━━━━━ Data in this exercise
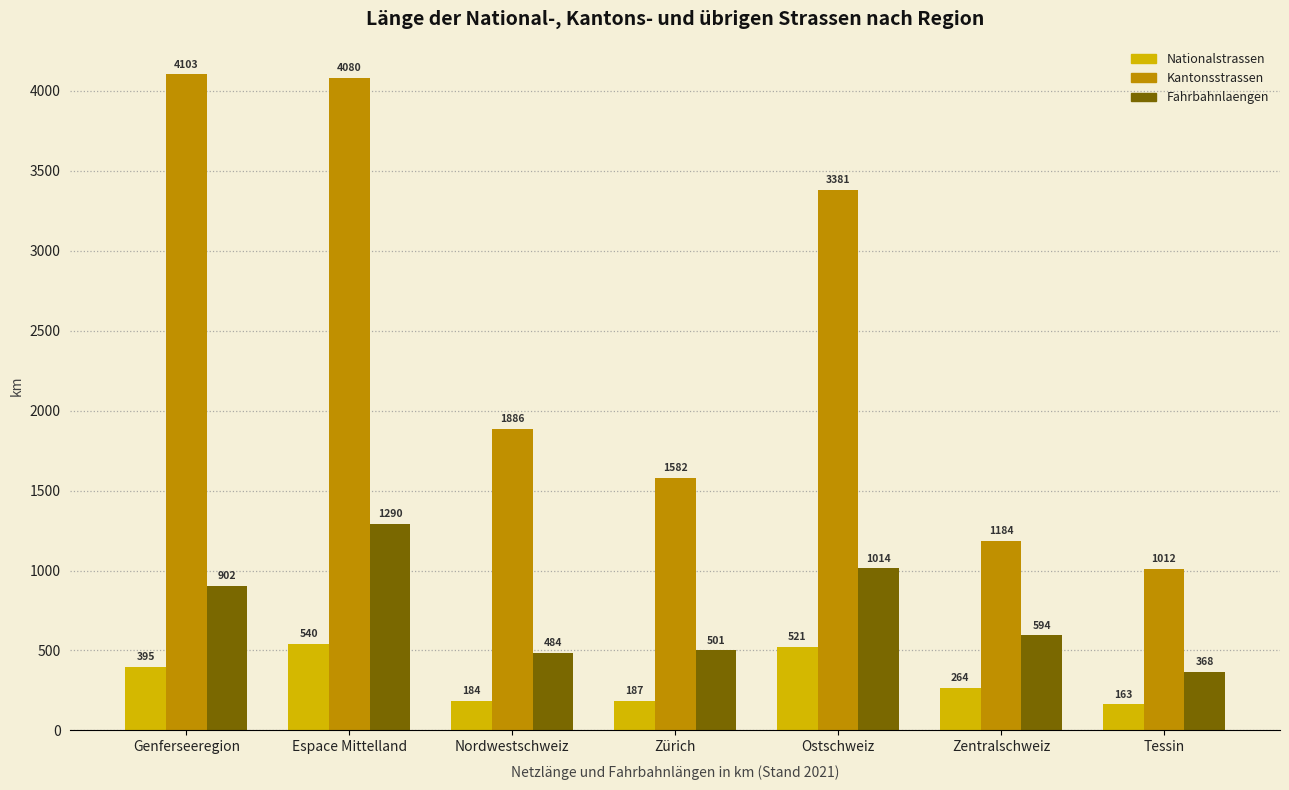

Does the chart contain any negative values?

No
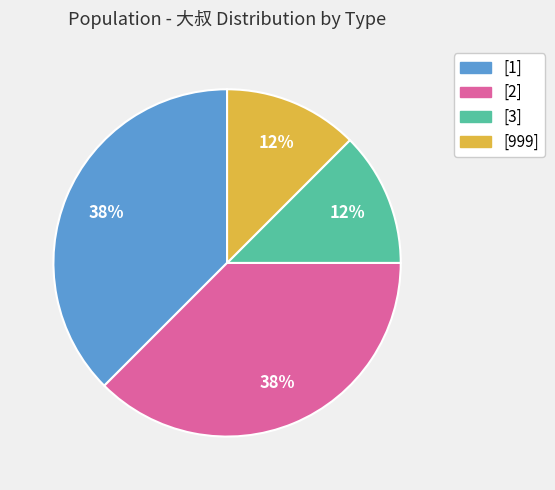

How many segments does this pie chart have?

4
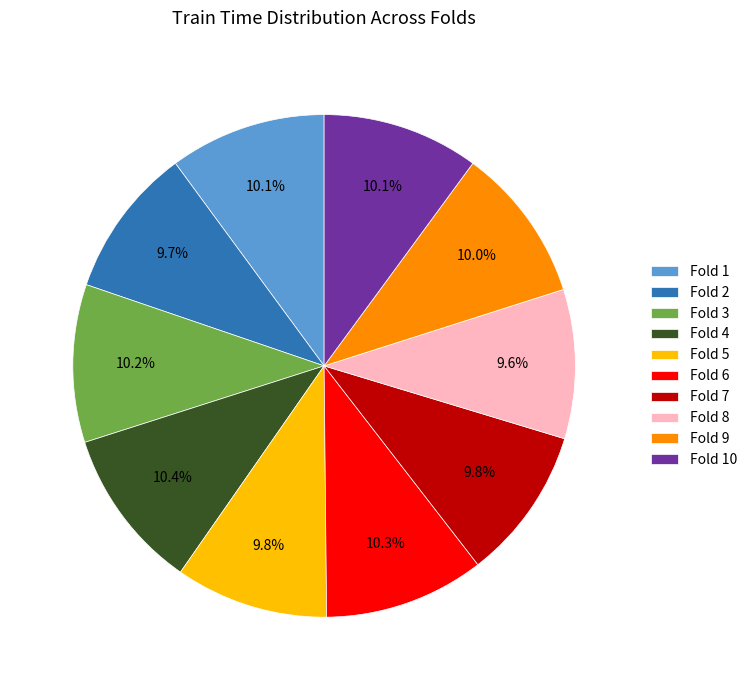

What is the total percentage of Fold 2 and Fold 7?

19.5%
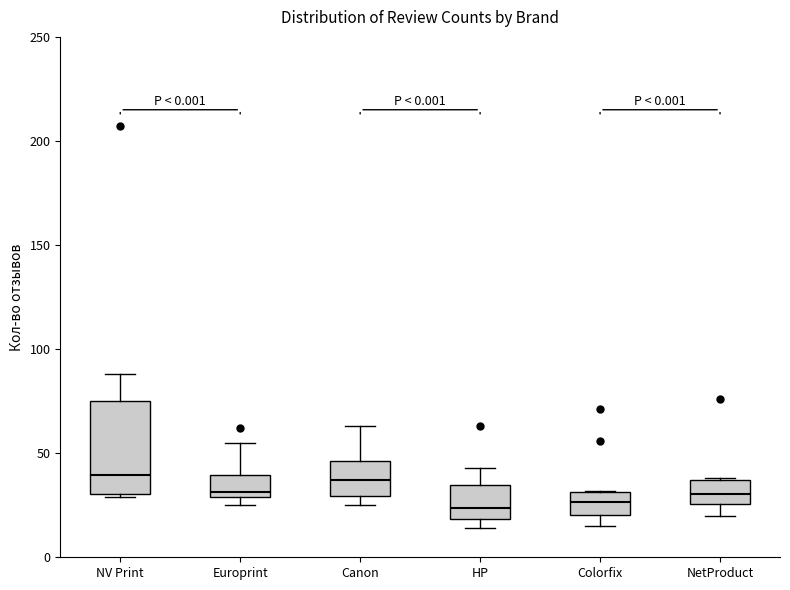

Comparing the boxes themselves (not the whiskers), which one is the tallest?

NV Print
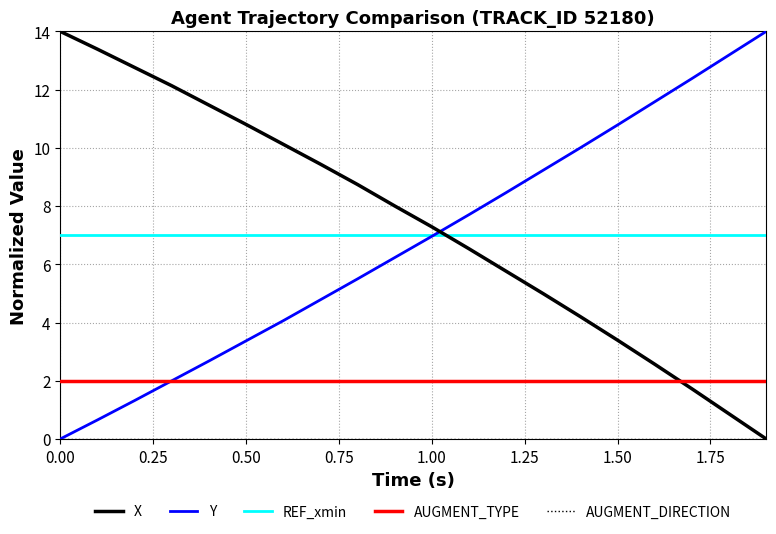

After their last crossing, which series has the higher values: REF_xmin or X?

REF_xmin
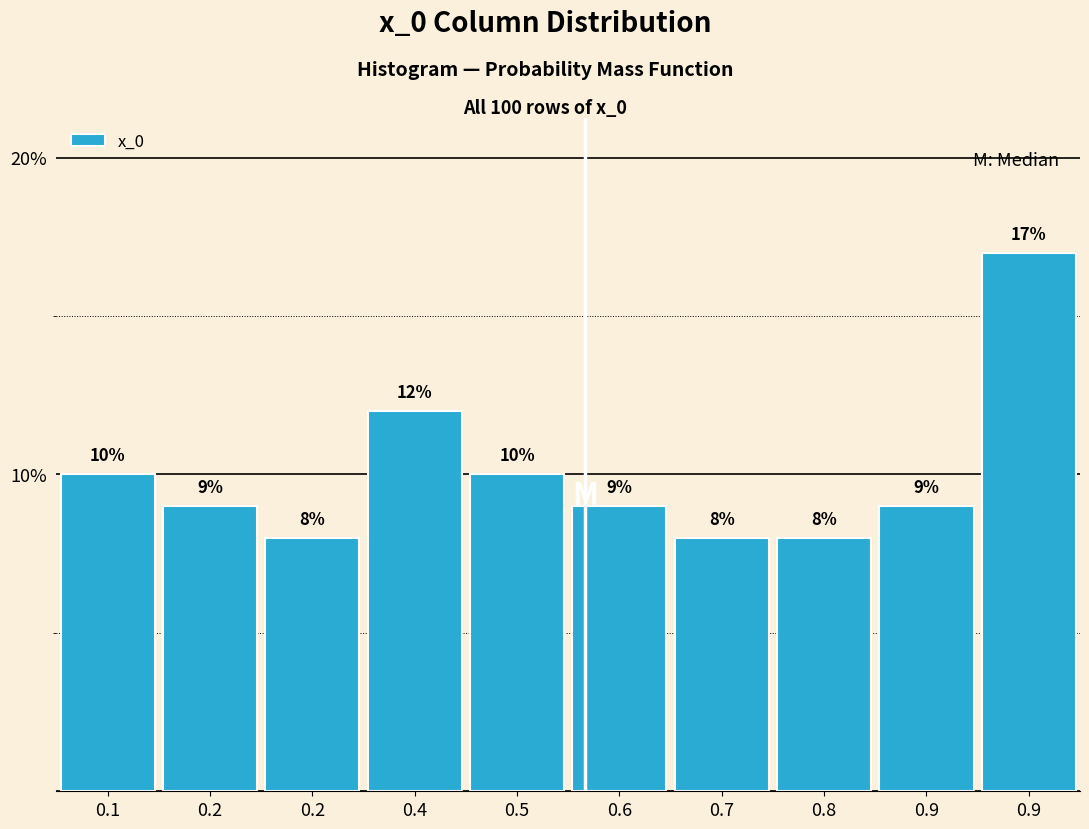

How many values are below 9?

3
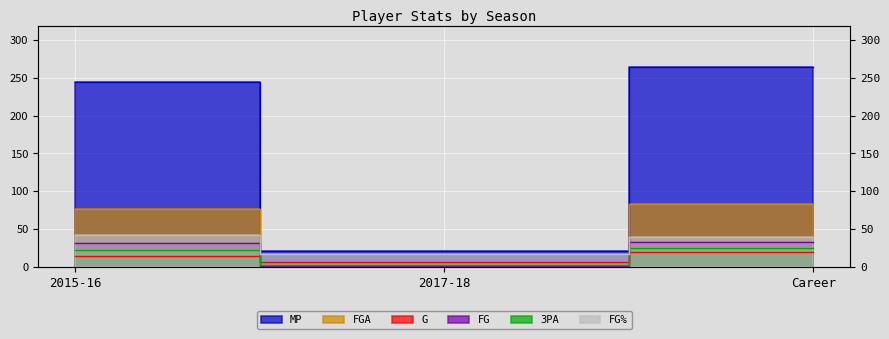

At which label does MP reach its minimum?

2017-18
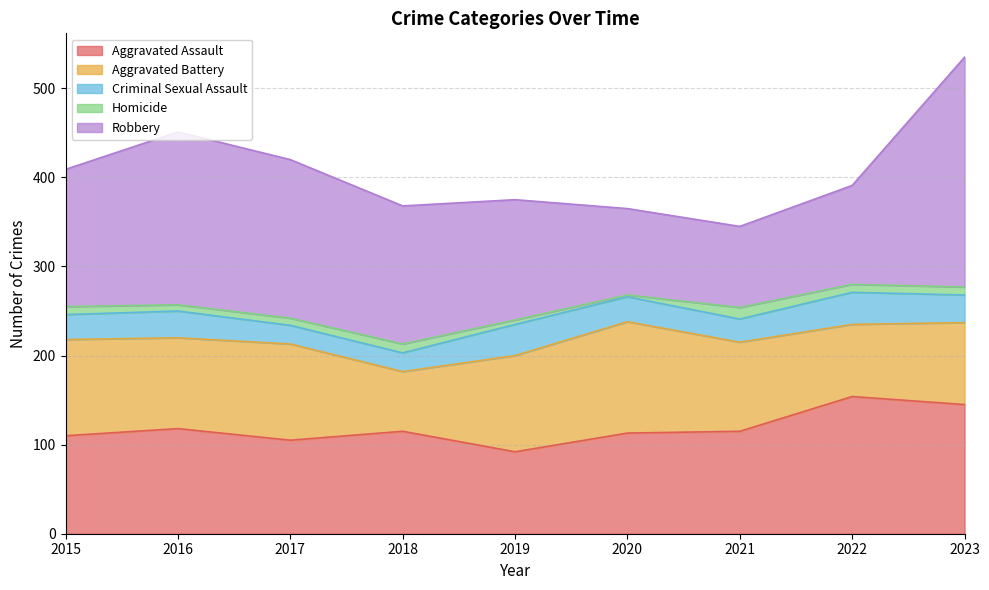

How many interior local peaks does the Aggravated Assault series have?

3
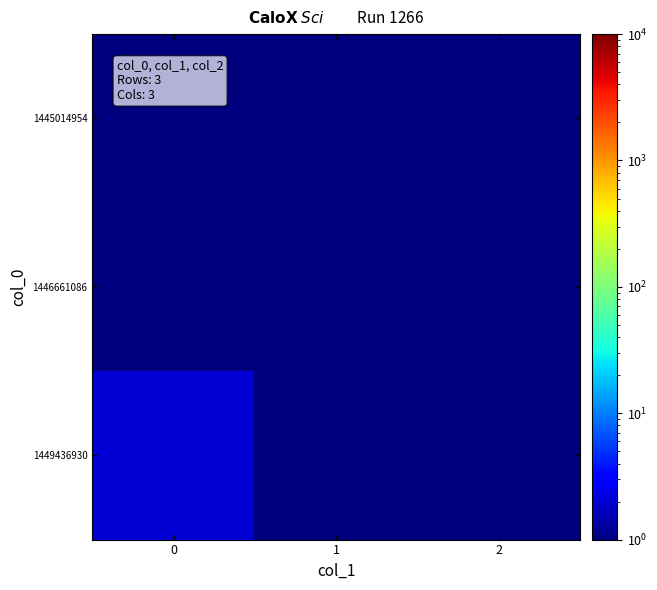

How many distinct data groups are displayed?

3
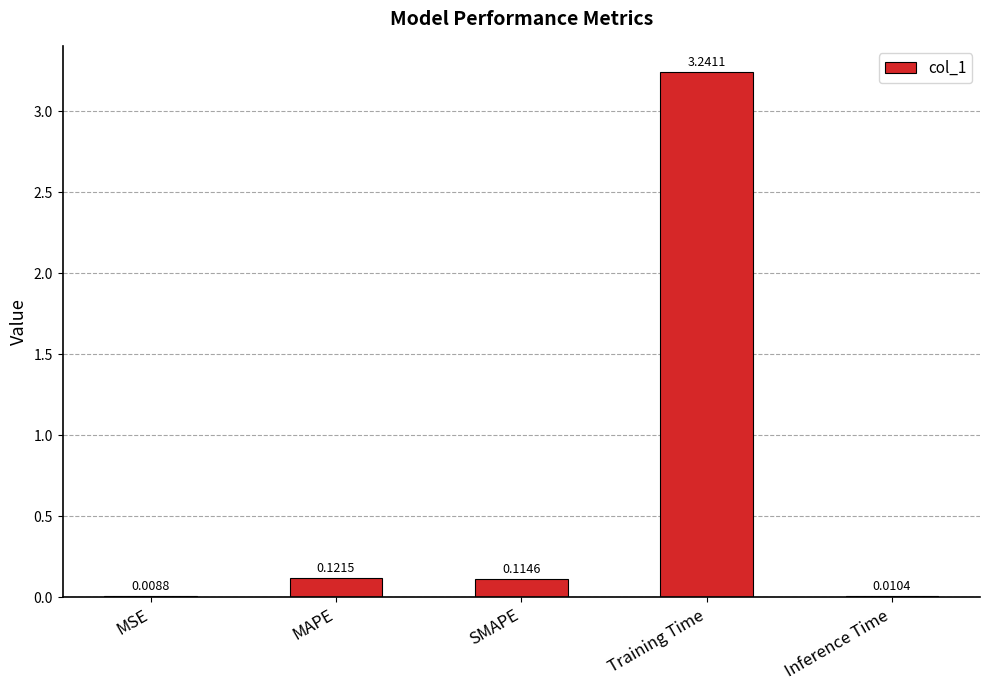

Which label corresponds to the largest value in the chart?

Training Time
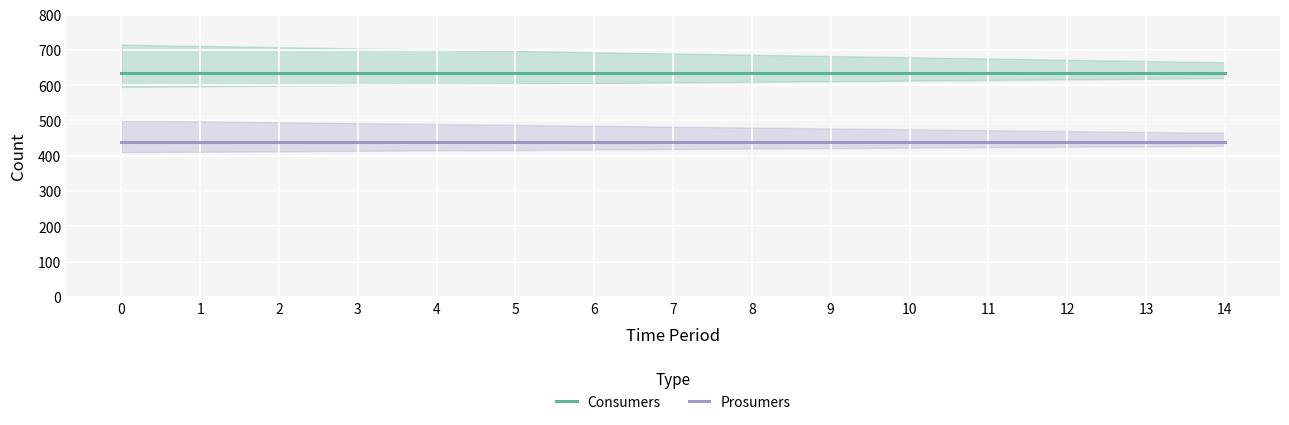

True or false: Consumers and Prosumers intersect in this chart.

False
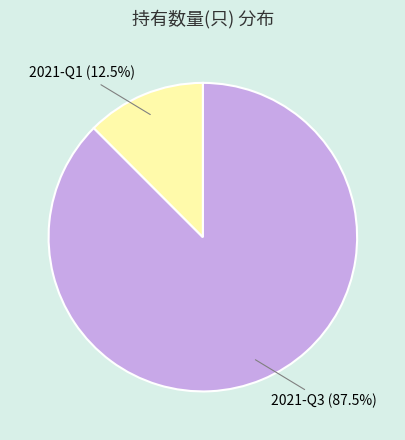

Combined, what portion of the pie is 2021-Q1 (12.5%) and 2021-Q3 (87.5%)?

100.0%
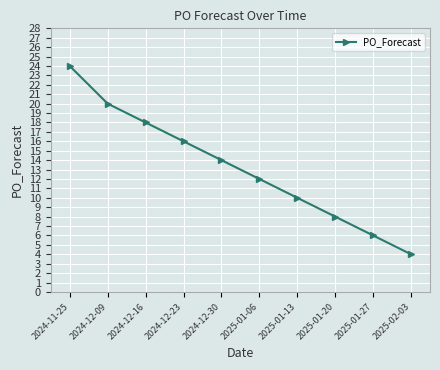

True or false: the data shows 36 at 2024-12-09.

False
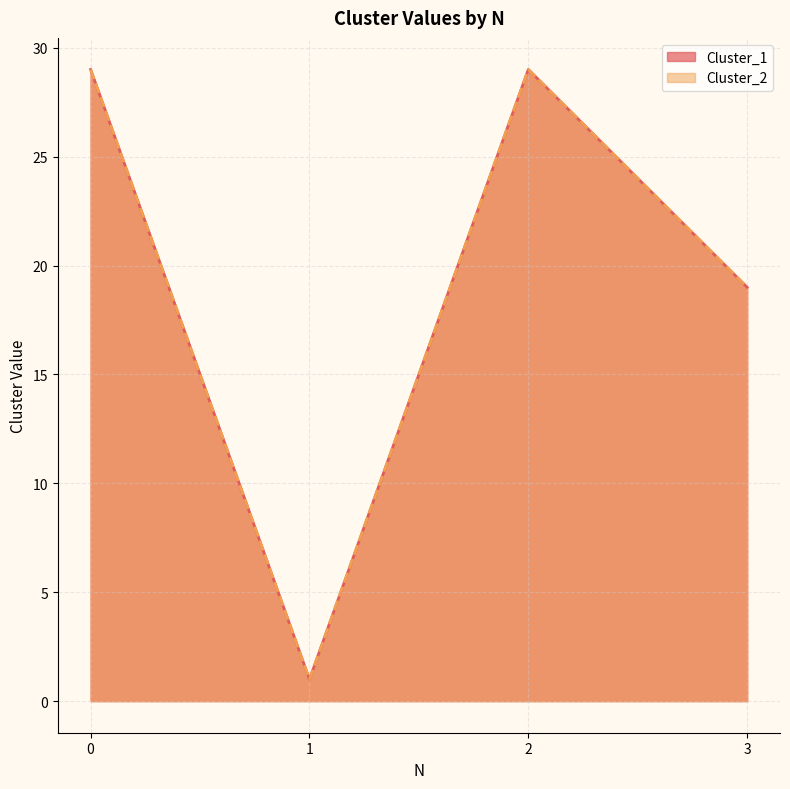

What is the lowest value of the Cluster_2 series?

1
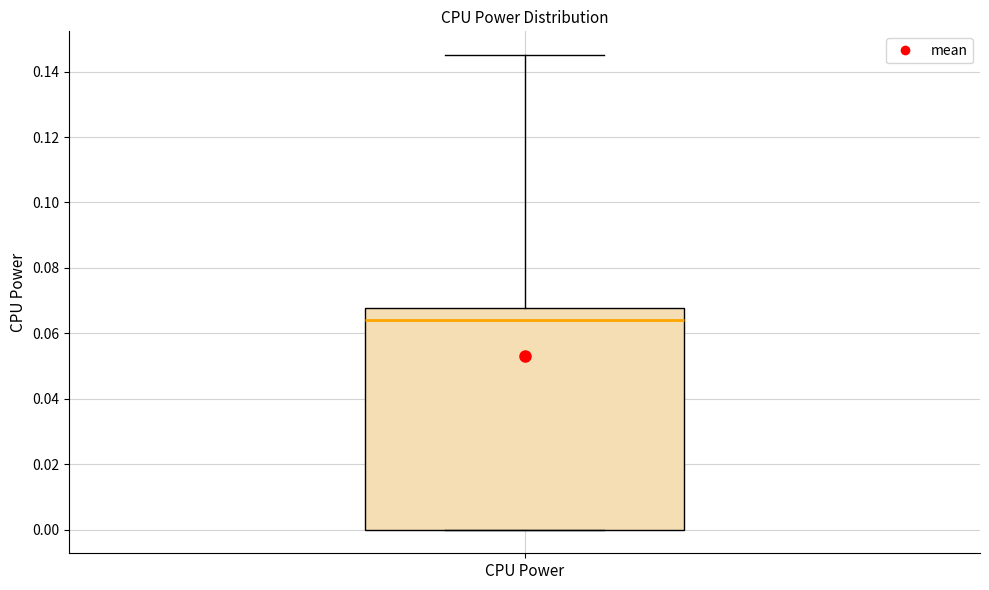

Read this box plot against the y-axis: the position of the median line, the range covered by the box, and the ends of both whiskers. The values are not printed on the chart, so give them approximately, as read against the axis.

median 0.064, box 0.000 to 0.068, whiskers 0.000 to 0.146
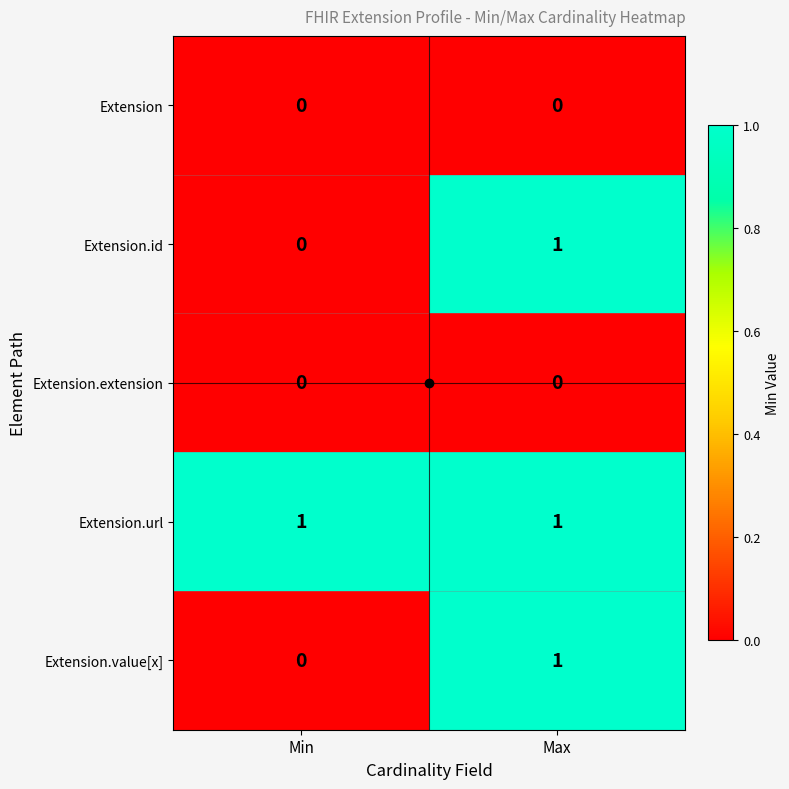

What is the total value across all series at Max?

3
━━━━━━━━━━
**Work instructions**: Please put every line from the one containing "median 0.064, box" through the end of the items, both ends included, into a Markdown table with the columns Row and Line. Skip blank lines and leave out the pictures.

**Output for this exercise**:
| Row | Line |
|---|---|
| 1 | median 0.064, box 0.000 to 0.068, whiskers 0.000 to 0.146 |
| 2 | What is the total value across all series at Max? |
| 3 | 3 |